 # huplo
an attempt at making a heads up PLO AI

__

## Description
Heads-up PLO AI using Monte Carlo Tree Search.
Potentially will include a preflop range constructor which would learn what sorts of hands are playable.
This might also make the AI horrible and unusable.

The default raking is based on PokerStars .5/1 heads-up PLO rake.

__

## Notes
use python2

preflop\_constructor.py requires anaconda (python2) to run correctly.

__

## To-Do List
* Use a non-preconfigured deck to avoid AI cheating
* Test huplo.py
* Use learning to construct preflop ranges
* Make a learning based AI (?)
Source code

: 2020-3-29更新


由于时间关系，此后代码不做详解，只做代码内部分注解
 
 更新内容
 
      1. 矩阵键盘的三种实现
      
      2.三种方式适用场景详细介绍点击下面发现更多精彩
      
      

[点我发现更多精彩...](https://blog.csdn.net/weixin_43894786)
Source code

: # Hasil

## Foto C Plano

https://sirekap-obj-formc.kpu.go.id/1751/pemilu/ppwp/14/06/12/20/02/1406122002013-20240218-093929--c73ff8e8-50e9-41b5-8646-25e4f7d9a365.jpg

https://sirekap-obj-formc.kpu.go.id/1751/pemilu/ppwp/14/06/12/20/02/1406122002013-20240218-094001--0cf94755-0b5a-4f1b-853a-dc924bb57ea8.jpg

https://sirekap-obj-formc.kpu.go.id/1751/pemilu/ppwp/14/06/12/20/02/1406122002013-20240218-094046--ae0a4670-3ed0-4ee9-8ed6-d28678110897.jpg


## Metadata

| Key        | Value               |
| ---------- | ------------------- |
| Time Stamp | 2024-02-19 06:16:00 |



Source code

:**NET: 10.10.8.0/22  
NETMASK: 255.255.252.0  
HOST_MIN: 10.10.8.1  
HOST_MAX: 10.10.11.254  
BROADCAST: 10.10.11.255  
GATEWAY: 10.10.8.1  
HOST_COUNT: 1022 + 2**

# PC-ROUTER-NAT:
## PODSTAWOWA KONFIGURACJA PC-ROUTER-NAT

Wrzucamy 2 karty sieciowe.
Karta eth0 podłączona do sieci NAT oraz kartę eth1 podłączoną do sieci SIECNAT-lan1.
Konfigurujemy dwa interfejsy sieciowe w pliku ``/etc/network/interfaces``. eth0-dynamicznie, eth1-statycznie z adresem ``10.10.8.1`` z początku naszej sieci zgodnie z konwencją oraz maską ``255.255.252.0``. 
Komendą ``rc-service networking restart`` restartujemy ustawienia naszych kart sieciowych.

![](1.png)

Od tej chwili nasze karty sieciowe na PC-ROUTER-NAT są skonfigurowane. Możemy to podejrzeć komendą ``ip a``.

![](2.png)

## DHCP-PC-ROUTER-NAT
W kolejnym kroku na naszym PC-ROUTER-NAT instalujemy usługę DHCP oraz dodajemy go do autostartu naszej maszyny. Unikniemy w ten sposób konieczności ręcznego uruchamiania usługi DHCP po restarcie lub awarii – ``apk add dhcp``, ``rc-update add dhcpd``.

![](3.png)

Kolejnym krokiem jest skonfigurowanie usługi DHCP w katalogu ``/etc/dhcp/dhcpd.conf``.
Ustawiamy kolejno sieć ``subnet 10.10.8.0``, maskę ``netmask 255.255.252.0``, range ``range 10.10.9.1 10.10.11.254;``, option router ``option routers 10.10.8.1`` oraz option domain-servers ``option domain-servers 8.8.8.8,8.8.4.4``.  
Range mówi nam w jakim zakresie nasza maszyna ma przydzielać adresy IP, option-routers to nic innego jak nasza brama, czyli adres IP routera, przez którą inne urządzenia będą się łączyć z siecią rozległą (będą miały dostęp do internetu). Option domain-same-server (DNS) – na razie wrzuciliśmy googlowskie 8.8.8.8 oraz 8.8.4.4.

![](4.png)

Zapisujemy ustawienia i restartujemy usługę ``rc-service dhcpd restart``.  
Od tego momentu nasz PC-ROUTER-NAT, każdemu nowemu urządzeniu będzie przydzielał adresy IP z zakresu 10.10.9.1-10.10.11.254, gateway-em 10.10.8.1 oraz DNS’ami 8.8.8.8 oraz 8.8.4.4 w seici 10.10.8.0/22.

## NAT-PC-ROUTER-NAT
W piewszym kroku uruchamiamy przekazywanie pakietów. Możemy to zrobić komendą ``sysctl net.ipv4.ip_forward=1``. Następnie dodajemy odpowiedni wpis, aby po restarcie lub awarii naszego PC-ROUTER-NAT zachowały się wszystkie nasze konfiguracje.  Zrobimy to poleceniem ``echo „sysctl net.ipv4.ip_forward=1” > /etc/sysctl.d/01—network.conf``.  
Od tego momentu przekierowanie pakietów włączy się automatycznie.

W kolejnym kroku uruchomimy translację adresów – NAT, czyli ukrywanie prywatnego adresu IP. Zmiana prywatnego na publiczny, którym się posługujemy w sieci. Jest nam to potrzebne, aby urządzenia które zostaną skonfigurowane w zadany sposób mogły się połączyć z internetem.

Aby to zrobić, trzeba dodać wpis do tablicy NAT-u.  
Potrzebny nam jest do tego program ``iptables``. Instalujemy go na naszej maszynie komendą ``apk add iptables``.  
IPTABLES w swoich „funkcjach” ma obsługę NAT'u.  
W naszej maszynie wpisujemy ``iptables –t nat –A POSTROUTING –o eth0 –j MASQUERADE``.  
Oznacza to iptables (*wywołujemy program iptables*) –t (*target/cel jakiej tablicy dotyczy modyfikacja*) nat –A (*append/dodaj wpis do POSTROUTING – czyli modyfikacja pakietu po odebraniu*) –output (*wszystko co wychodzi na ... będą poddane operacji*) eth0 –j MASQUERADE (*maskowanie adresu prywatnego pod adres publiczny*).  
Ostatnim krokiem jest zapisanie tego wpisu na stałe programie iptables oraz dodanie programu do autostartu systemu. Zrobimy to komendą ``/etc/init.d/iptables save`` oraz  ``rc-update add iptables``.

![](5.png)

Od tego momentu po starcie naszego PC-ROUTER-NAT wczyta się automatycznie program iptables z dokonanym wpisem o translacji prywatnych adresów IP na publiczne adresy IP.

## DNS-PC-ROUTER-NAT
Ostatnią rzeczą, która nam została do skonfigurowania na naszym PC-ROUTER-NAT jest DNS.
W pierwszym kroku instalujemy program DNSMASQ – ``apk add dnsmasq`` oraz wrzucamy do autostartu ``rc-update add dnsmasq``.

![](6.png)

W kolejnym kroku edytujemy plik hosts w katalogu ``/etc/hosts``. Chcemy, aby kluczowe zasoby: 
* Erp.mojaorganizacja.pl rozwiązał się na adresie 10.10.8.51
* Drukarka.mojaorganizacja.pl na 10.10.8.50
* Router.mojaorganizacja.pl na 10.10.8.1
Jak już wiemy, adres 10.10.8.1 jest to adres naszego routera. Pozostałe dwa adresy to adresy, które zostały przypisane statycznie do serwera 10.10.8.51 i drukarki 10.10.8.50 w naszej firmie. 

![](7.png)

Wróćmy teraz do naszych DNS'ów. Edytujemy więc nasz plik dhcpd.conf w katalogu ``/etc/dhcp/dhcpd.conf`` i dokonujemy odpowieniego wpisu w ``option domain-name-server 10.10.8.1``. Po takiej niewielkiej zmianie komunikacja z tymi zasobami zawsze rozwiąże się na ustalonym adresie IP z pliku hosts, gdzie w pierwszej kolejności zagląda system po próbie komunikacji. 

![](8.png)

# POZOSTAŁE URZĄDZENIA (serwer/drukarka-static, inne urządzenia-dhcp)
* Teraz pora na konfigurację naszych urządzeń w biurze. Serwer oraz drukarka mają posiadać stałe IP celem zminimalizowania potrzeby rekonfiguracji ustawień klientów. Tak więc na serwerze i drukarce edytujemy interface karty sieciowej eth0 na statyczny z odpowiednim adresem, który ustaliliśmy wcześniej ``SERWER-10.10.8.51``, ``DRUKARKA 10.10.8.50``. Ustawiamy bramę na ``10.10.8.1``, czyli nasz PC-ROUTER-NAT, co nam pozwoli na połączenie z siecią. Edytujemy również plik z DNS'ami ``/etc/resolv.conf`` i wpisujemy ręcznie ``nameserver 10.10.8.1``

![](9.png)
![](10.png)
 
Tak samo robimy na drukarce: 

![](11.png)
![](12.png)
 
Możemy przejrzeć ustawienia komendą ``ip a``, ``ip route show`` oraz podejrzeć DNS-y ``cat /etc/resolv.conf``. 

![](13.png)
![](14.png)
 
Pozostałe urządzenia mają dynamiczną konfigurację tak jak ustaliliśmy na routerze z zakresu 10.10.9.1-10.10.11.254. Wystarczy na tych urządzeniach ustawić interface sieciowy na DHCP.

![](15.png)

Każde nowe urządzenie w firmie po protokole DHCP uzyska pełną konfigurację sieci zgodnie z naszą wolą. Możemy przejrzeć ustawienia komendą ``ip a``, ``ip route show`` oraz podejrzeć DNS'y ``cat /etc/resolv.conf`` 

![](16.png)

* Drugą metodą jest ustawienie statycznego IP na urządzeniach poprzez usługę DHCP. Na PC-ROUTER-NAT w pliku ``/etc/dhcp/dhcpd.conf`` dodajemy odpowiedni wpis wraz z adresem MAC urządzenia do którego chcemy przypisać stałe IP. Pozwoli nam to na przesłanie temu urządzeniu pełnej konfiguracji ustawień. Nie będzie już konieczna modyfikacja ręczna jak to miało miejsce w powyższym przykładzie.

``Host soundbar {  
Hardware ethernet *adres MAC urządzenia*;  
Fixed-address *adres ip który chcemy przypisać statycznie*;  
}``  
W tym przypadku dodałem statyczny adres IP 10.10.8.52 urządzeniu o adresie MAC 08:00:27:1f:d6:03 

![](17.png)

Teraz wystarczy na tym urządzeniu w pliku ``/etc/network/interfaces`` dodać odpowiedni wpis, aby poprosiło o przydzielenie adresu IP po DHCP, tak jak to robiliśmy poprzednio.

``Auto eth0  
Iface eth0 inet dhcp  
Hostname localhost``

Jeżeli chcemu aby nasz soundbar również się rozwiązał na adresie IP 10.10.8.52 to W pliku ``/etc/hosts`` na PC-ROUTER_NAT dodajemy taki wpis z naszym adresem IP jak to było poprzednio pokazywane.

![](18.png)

- - - - -

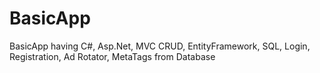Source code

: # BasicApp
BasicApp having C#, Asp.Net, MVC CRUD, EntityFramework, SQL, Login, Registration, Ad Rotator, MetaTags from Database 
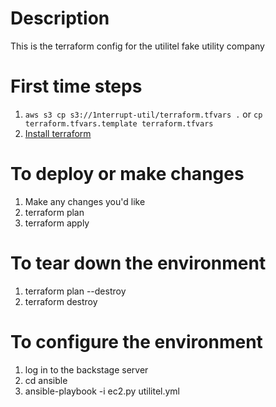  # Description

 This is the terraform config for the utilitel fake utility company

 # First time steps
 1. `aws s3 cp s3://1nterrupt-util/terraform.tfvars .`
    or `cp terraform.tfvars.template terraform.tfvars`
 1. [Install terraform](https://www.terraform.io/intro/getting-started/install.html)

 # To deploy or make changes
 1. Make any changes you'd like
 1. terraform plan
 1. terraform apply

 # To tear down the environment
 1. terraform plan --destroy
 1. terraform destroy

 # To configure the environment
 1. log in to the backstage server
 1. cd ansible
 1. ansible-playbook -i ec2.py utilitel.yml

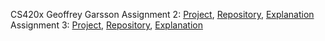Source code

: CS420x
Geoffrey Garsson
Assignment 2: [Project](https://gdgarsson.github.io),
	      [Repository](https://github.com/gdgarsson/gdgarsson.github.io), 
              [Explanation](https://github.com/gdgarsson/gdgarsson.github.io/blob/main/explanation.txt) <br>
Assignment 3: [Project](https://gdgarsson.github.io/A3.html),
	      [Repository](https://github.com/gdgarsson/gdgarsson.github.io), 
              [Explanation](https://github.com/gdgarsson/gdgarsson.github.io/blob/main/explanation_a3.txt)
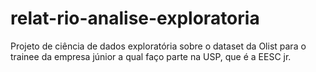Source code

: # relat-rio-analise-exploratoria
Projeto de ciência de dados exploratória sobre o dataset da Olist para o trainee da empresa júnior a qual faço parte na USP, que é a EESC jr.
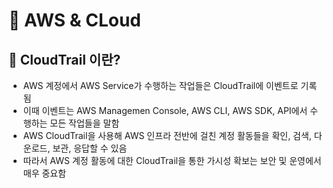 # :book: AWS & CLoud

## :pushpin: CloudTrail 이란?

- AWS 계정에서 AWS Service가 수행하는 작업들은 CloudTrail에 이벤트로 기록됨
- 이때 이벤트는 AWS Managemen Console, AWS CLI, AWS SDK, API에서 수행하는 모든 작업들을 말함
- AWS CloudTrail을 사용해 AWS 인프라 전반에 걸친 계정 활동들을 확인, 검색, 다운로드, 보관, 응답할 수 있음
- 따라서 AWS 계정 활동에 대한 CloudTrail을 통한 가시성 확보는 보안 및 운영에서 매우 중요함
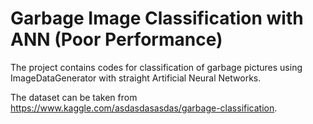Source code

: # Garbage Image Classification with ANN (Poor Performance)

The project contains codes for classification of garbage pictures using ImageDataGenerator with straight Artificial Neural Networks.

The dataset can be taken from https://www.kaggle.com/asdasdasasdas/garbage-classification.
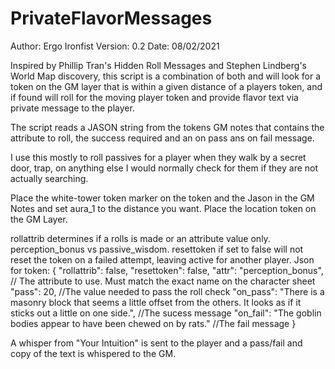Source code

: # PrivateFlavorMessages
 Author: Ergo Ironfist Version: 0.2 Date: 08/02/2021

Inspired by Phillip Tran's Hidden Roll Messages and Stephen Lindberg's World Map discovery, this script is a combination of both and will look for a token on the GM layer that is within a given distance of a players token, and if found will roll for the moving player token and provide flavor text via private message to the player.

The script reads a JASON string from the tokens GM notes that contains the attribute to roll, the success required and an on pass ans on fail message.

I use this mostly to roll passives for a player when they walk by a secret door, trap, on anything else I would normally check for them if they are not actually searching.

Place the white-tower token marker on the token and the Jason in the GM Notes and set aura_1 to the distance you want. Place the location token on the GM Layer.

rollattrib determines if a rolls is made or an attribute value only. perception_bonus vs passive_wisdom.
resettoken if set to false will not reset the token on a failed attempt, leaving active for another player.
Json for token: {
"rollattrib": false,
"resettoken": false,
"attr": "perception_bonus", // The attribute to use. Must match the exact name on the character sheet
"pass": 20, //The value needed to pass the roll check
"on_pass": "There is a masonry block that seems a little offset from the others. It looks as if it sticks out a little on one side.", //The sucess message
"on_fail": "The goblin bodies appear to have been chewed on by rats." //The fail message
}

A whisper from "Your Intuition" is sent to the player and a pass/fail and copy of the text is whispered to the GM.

- - - - -

▶ _INSTRUCTIONS FOR THE TASK_:
Copy the entries above exactly, but only from the line holding "use python2" through the line holding "## DHCP-PC-ROUTER-NAT", both included.

▶ _THE ANSWER_:
use python2

preflop\_constructor.py requires anaconda (python2) to run correctly.

__

## To-Do List
* Use a non-preconfigured deck to avoid AI cheating
* Test huplo.py
* Use learning to construct preflop ranges
* Make a learning based AI (?)
Source code

: 2020-3-29更新


由于时间关系，此后代码不做详解，只做代码内部分注解
 
 更新内容
 
      1. 矩阵键盘的三种实现
      
      2.三种方式适用场景详细介绍点击下面发现更多精彩
      
      

[点我发现更多精彩...](https://blog.csdn.net/weixin_43894786)
Source code

: # Hasil

## Foto C Plano

https://sirekap-obj-formc.kpu.go.id/1751/pemilu/ppwp/14/06/12/20/02/1406122002013-20240218-093929--c73ff8e8-50e9-41b5-8646-25e4f7d9a365.jpg

https://sirekap-obj-formc.kpu.go.id/1751/pemilu/ppwp/14/06/12/20/02/1406122002013-20240218-094001--0cf94755-0b5a-4f1b-853a-dc924bb57ea8.jpg

https://sirekap-obj-formc.kpu.go.id/1751/pemilu/ppwp/14/06/12/20/02/1406122002013-20240218-094046--ae0a4670-3ed0-4ee9-8ed6-d28678110897.jpg


## Metadata

| Key        | Value               |
| ---------- | ------------------- |
| Time Stamp | 2024-02-19 06:16:00 |



Source code

:**NET: 10.10.8.0/22  
NETMASK: 255.255.252.0  
HOST_MIN: 10.10.8.1  
HOST_MAX: 10.10.11.254  
BROADCAST: 10.10.11.255  
GATEWAY: 10.10.8.1  
HOST_COUNT: 1022 + 2**

# PC-ROUTER-NAT:
## PODSTAWOWA KONFIGURACJA PC-ROUTER-NAT

Wrzucamy 2 karty sieciowe.
Karta eth0 podłączona do sieci NAT oraz kartę eth1 podłączoną do sieci SIECNAT-lan1.
Konfigurujemy dwa interfejsy sieciowe w pliku ``/etc/network/interfaces``. eth0-dynamicznie, eth1-statycznie z adresem ``10.10.8.1`` z początku naszej sieci zgodnie z konwencją oraz maską ``255.255.252.0``. 
Komendą ``rc-service networking restart`` restartujemy ustawienia naszych kart sieciowych.

![](1.png)

Od tej chwili nasze karty sieciowe na PC-ROUTER-NAT są skonfigurowane. Możemy to podejrzeć komendą ``ip a``.

![](2.png)

## DHCP-PC-ROUTER-NAT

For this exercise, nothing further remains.